In the second half of February 1948 he was diagnosed with bilateral pneumonia and tuberculosis in its advanced stage. Balicki died in hospital on 15 March 1948 of both tuberculosis and pneumonia and is buried in the Cathedral of the Assumption of the Blessed Virgin Mary and St. John the Baptist.

===Legacy===
On 22 December 1975 the Cardinal Archbishop of Kraków Karol Józef Wojtyła – the future Pope John Paul II – wrote to Pope Paul VI asking the pontiff to hold Balicki up as a model for priests in the modern era.

==Cultivation of the spiritual life==
Balicki wrote an extensive treatise of mystical prayer that consisted of four degrees:
- Prayer of quiet
- Prayer of simple union
- Ecstatic union
- Perfect union

He also provided a list of seven steps for the progress of all people in the spiritual life:
- A serious approach to life
- A readiness to be critical of self
- Unshakable confidence in prayer
- Joy of spirit
- Love for suffering
- Praise of divine mercy
- Continuous self amendment

==Beatification==
The process for Balicki's beatification commenced in a diocesan process that opened on 22 July 1959 and continued its business until 22 November 1963; the process saw the accumulation of documentation pertaining to his life and also heard from a range of witnesses that could attest to the beatification in the affirmative.

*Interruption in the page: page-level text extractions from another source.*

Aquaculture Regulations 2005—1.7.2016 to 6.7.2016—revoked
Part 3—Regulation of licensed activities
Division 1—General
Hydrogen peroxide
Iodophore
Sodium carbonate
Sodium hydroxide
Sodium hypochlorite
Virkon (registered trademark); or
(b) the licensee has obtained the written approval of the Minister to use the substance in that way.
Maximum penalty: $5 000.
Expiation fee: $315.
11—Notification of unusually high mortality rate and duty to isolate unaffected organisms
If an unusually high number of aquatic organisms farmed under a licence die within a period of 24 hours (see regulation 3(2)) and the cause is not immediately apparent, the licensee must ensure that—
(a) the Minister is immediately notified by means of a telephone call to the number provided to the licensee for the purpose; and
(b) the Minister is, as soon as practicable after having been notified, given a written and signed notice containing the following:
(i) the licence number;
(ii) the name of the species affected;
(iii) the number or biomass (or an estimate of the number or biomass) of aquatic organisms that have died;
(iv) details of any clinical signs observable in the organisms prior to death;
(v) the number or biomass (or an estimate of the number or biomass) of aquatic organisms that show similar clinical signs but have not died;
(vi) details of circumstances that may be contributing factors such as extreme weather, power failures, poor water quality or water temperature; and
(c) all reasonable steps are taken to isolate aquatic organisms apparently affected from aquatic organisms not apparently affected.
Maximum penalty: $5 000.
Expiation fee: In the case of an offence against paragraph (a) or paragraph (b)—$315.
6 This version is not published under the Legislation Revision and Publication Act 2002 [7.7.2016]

His writings received full approval on 3 May 1974 — thus incorporated into the cause — as a means of evaluating his beliefs and to ensure his writings did not conflict with the magisterium of the universal church.

These processes took place despite the fact that the Congregation for the Causes of Saints did not grant its formal approval to the initiation of the cause until 19 June 1982 — this act designated Balicki as a Servant of God. Another process was then held to continue the work of the first and both processes received ratification as having done their work on 21 June 1991 in Rome.

The postulation then compiled the positio to Rome in 1992. The theologians in Rome approved the cause on 24 June 1994 and the Congregation for the Causes of Saints followed suit on 8 November 1994. On 15 December 1994 Balicki was proclaimed to be venerable after Pope John Paul II decreed that Balicki had lived a life of heroic virtue. The approval of a miracle attributed to Balicki's intercession allowed for the pontiff to preside over the beatification on 18 August 2002 in Poland. The postulator assigned to the cause is Roman Chowaniec.